WORK ITEM: Copy all lines below exactly as written. Leave pictures out.

[Collected data entries]
--
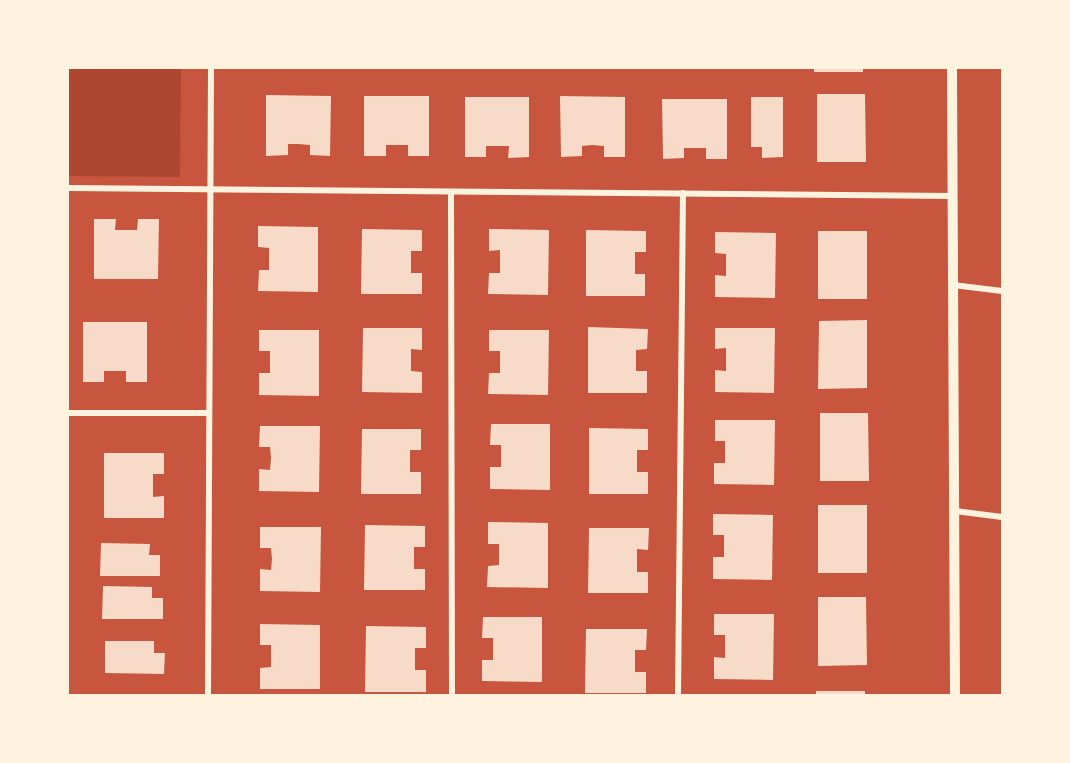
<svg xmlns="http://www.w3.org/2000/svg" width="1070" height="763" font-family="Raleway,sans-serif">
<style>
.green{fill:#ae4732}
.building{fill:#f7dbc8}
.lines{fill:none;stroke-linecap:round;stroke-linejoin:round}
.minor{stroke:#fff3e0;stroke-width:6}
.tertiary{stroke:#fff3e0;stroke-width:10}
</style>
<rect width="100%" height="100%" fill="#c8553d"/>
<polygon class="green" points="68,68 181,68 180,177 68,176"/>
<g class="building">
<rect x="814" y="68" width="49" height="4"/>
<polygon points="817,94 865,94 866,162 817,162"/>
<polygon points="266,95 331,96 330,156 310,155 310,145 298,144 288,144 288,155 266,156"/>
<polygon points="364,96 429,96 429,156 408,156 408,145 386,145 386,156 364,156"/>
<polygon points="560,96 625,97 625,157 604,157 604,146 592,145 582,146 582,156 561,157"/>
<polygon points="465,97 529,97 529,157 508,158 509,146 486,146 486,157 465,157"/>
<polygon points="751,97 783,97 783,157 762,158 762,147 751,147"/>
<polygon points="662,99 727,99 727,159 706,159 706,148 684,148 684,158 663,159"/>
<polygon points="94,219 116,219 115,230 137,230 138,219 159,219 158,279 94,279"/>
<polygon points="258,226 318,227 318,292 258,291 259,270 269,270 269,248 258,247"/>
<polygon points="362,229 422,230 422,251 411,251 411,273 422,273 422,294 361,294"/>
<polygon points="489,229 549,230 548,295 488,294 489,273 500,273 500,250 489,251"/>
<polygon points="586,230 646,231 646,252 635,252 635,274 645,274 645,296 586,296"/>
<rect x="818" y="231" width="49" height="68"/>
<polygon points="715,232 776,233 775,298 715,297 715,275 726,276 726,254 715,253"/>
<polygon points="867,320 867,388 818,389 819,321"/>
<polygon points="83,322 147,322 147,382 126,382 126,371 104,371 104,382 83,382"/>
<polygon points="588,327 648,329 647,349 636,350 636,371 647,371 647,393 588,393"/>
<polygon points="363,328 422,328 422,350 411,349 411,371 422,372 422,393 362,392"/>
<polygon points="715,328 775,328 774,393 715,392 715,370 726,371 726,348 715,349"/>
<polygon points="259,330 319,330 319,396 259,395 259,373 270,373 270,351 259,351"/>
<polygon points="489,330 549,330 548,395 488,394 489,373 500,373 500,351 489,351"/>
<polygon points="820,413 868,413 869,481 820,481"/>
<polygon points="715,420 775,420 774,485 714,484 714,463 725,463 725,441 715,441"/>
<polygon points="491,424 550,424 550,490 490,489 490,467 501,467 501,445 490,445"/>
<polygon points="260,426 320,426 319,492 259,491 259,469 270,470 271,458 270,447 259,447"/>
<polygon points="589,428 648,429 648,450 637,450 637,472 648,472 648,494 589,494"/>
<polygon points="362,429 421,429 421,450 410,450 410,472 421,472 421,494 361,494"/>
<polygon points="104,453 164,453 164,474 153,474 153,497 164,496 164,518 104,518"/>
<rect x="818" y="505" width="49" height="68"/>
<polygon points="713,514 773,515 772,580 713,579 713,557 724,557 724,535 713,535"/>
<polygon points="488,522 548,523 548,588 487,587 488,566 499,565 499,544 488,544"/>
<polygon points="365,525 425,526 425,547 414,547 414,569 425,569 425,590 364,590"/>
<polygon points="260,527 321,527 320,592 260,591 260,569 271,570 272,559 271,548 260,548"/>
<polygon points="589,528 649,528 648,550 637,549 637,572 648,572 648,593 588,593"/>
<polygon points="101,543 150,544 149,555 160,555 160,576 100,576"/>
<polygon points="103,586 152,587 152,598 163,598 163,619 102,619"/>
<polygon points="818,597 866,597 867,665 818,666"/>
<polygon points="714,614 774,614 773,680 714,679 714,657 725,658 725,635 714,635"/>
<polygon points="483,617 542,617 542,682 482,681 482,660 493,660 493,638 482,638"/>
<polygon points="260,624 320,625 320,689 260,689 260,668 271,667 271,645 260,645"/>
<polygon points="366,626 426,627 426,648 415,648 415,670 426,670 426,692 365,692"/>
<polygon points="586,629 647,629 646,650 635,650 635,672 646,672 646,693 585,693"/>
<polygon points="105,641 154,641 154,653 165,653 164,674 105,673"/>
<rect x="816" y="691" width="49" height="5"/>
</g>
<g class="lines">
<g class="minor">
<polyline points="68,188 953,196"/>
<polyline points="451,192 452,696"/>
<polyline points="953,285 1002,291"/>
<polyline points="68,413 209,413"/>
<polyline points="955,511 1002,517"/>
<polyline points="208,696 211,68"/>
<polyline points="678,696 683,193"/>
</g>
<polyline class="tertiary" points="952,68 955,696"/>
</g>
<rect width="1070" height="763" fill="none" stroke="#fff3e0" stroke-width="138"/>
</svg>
--
WRITTEN ANSWER:
<svg xmlns="http://www.w3.org/2000/svg" width="1070" height="763" font-family="Raleway,sans-serif">
<style>
.green{fill:#ae4732}
.building{fill:#f7dbc8}
.lines{fill:none;stroke-linecap:round;stroke-linejoin:round}
.minor{stroke:#fff3e0;stroke-width:6}
.tertiary{stroke:#fff3e0;stroke-width:10}
</style>
<rect width="100%" height="100%" fill="#c8553d"/>
<polygon class="green" points="68,68 181,68 180,177 68,176"/>
<g class="building">
<rect x="814" y="68" width="49" height="4"/>
<polygon points="817,94 865,94 866,162 817,162"/>
<polygon points="266,95 331,96 330,156 310,155 310,145 298,144 288,144 288,155 266,156"/>
<polygon points="364,96 429,96 429,156 408,156 408,145 386,145 386,156 364,156"/>
<polygon points="560,96 625,97 625,157 604,157 604,146 592,145 582,146 582,156 561,157"/>
<polygon points="465,97 529,97 529,157 508,158 509,146 486,146 486,157 465,157"/>
<polygon points="751,97 783,97 783,157 762,158 762,147 751,147"/>
<polygon points="662,99 727,99 727,159 706,159 706,148 684,148 684,158 663,159"/>
<polygon points="94,219 116,219 115,230 137,230 138,219 159,219 158,279 94,279"/>
<polygon points="258,226 318,227 318,292 258,291 259,270 269,270 269,248 258,247"/>
<polygon points="362,229 422,230 422,251 411,251 411,273 422,273 422,294 361,294"/>
<polygon points="489,229 549,230 548,295 488,294 489,273 500,273 500,250 489,251"/>
<polygon points="586,230 646,231 646,252 635,252 635,274 645,274 645,296 586,296"/>
<rect x="818" y="231" width="49" height="68"/>
<polygon points="715,232 776,233 775,298 715,297 715,275 726,276 726,254 715,253"/>
<polygon points="867,320 867,388 818,389 819,321"/>
<polygon points="83,322 147,322 147,382 126,382 126,371 104,371 104,382 83,382"/>
<polygon points="588,327 648,329 647,349 636,350 636,371 647,371 647,393 588,393"/>
<polygon points="363,328 422,328 422,350 411,349 411,371 422,372 422,393 362,392"/>
<polygon points="715,328 775,328 774,393 715,392 715,370 726,371 726,348 715,349"/>
<polygon points="259,330 319,330 319,396 259,395 259,373 270,373 270,351 259,351"/>
<polygon points="489,330 549,330 548,395 488,394 489,373 500,373 500,351 489,351"/>
<polygon points="820,413 868,413 869,481 820,481"/>
<polygon points="715,420 775,420 774,485 714,484 714,463 725,463 725,441 715,441"/>
<polygon points="491,424 550,424 550,490 490,489 490,467 501,467 501,445 490,445"/>
<polygon points="260,426 320,426 319,492 259,491 259,469 270,470 271,458 270,447 259,447"/>
<polygon points="589,428 648,429 648,450 637,450 637,472 648,472 648,494 589,494"/>
<polygon points="362,429 421,429 421,450 410,450 410,472 421,472 421,494 361,494"/>
<polygon points="104,453 164,453 164,474 153,474 153,497 164,496 164,518 104,518"/>
<rect x="818" y="505" width="49" height="68"/>
<polygon points="713,514 773,515 772,580 713,579 713,557 724,557 724,535 713,535"/>
<polygon points="488,522 548,523 548,588 487,587 488,566 499,565 499,544 488,544"/>
<polygon points="365,525 425,526 425,547 414,547 414,569 425,569 425,590 364,590"/>
<polygon points="260,527 321,527 320,592 260,591 260,569 271,570 272,559 271,548 260,548"/>
<polygon points="589,528 649,528 648,550 637,549 637,572 648,572 648,593 588,593"/>
<polygon points="101,543 150,544 149,555 160,555 160,576 100,576"/>
<polygon points="103,586 152,587 152,598 163,598 163,619 102,619"/>
<polygon points="818,597 866,597 867,665 818,666"/>
<polygon points="714,614 774,614 773,680 714,679 714,657 725,658 725,635 714,635"/>
<polygon points="483,617 542,617 542,682 482,681 482,660 493,660 493,638 482,638"/>
<polygon points="260,624 320,625 320,689 260,689 260,668 271,667 271,645 260,645"/>
<polygon points="366,626 426,627 426,648 415,648 415,670 426,670 426,692 365,692"/>
<polygon points="586,629 647,629 646,650 635,650 635,672 646,672 646,693 585,693"/>
<polygon points="105,641 154,641 154,653 165,653 164,674 105,673"/>
<rect x="816" y="691" width="49" height="5"/>
</g>
<g class="lines">
<g class="minor">
<polyline points="68,188 953,196"/>
<polyline points="451,192 452,696"/>
<polyline points="953,285 1002,291"/>
<polyline points="68,413 209,413"/>
<polyline points="955,511 1002,517"/>
<polyline points="208,696 211,68"/>
<polyline points="678,696 683,193"/>
</g>
<polyline class="tertiary" points="952,68 955,696"/>
</g>
<rect width="1070" height="763" fill="none" stroke="#fff3e0" stroke-width="138"/>
</svg>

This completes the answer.